Da mesma maneira, a imparcialidade do julgador, em seu aspecto objetivo, resta prejudicada em razão de contato prévio do magistrado com questões da lide.[vi] Dentro desse contexto, é cediço que a forma com que o CPP disciplina os atos de investigação, analisados pelo mesmo juiz que posteriormente julgará a causa, comprometem a necessária imparcialidade para que haja um devido processo legal.[vii]

Isso significa dizer que a imparcialidade objetiva é reiteradamente vilipendiada pelo CPP. Afinal, o juiz está constantemente envolvido com as questões da investigação preliminar. Um juiz, por exemplo, que em fase de investigação conclua positivamente sobre a existência do crime, e a probabilidade de o investigado ser o seu autor está, em certa medida, “exercendo um prejulgamento que poderá comprometer sua imparcialidade para o julgamento da causa”.[viii]

Nesse sentido, a imparcialidade possui outros desdobramentos que não só os dados pelo CPP, cuja tratativa reside unicamente no aspecto subjetivo dessa garantia.

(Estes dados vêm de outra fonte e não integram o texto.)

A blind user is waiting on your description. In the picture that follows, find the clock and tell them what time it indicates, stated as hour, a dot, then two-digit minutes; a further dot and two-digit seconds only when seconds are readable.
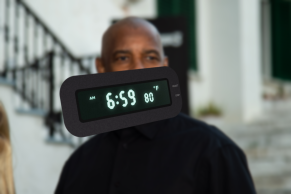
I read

O que ocorre é que Código ignora os aspectos da imparcialidade objetiva e a mácula ao julgamento final dela decorrente.

Em vista do até então exposto, conclui-se que uma releitura acerca da sistemática processual penal é crucial. A viabilidade de um sistema acusatório torna-se arriscada dentro de um sistema que, prematuramente, insere o juiz em contato com a causa que julgará. Isso o contamina e impede de ser imparcial. Uma reformulação dos limites de atuação do magistrado é impositiva para que se mantenha incólume a garantia da imparcialidade do órgão julgador.

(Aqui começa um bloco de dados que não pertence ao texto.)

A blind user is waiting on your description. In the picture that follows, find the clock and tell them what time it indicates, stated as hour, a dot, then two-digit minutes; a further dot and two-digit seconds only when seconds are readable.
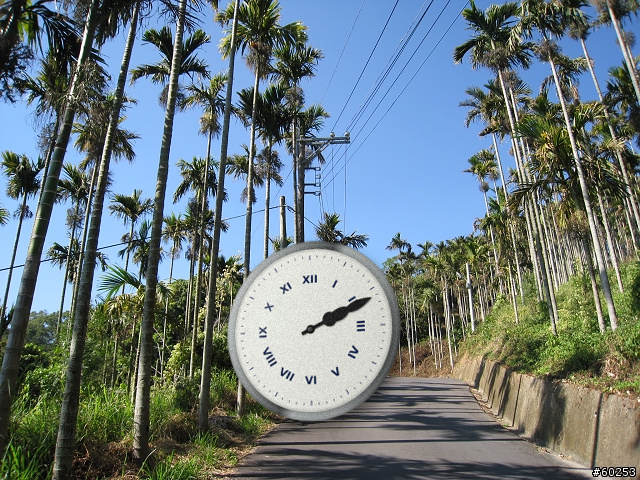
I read 2.11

 Tal reformulação é indispensável, posto que um processo corolário de princípios constitucionais consiste em um duelo travado entre as partes, onde o juiz se posiciona como árbitro, impedido de tomar partido da lide e agir como se parte fosse. Do contrário, estaremos fadados ao fracasso da justiça criminal, que padece em razão de um Código de Processo Penal carregado de autoritarismo, reflexo da circunstância político-social na qual se originou.

 

 

Notas e Referências

[i] DIAS, Jorge de Figueiredo. Direito Processual Penal. Coimbra Editora: Coimbra, 1974, p. 247.

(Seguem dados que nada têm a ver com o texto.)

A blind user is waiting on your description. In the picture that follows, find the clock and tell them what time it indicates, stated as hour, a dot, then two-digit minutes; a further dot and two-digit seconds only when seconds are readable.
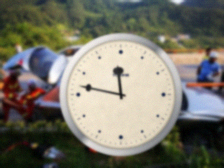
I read 11.47
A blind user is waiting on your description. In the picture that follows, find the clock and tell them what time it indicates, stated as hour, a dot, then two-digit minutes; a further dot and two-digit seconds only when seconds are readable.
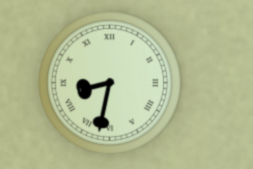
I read 8.32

[ii] LOPES JR, Aury. Direito processual penal. 10. ed. São Paulo: Saraiva, 2013. p. 166.

[iii] MISAKA, Marcelo Yukio. Os poderes instrutórios do juiz na investigação preliminar. In: Limites constitucionais da investigação. São Paulo: Revista dos Tribunais, 2009. p. 321-41.

[iv] Corte Europeia de Direitos Humanos (CEDH). Case of Piersack V. Belgium, out. 1984, §30, a. Acesso em: < http://hudoc.echr.coe.int/spa?i=001-165173>.

[v] LUIGI, Ferrajoli. Derecho y razón: Teoría del garantismo penal. 5. ed. Trotta: Madrid, 2001. p. 564.

[vi] RAMIREZ, Germán Echeverria. Imparcialidad del tribunal oral en lo penal: Tras la conquista de la garantía. In: Rev. Derecho (Valdivia). v. 23,  jul. 2010. p. 269-310. Disponível em: <http://www.scielo.cl/scielo.php?script=sci_arttext&pid=S0718-09502010000100012>.

[vii] BADARÓ, Gustavo Henrique Righi Ivahy. Direito ao julgamento por juiz imparcial: como assegurar a imparcialidade objetiva do juiz nos sistemas em que não há a função do juiz de garantias. In: Processo Penal, Constituição e Crítica: Estudos em homenagem ao Prof. Dr. Jacinto Nelson de Miranda Coutinho. Lumen Juris: Rio de Janeiro, 2011. p. 343-365.

[viii] BADARÓ, Gustavo Henrique Righi Ivahy. Direito ao julgamento por juiz imparcial: como assegurar a imparcialidade objetiva do juiz nos sistemas em que não há a função do juiz de garantias. In: Processo Penal, Constituição e Crítica: Estudos em homenagem ao Prof. Dr. Jacinto Nelson de Miranda Coutinho. Lumen Juris: Rio de Janeiro, 2011. p. 343-365.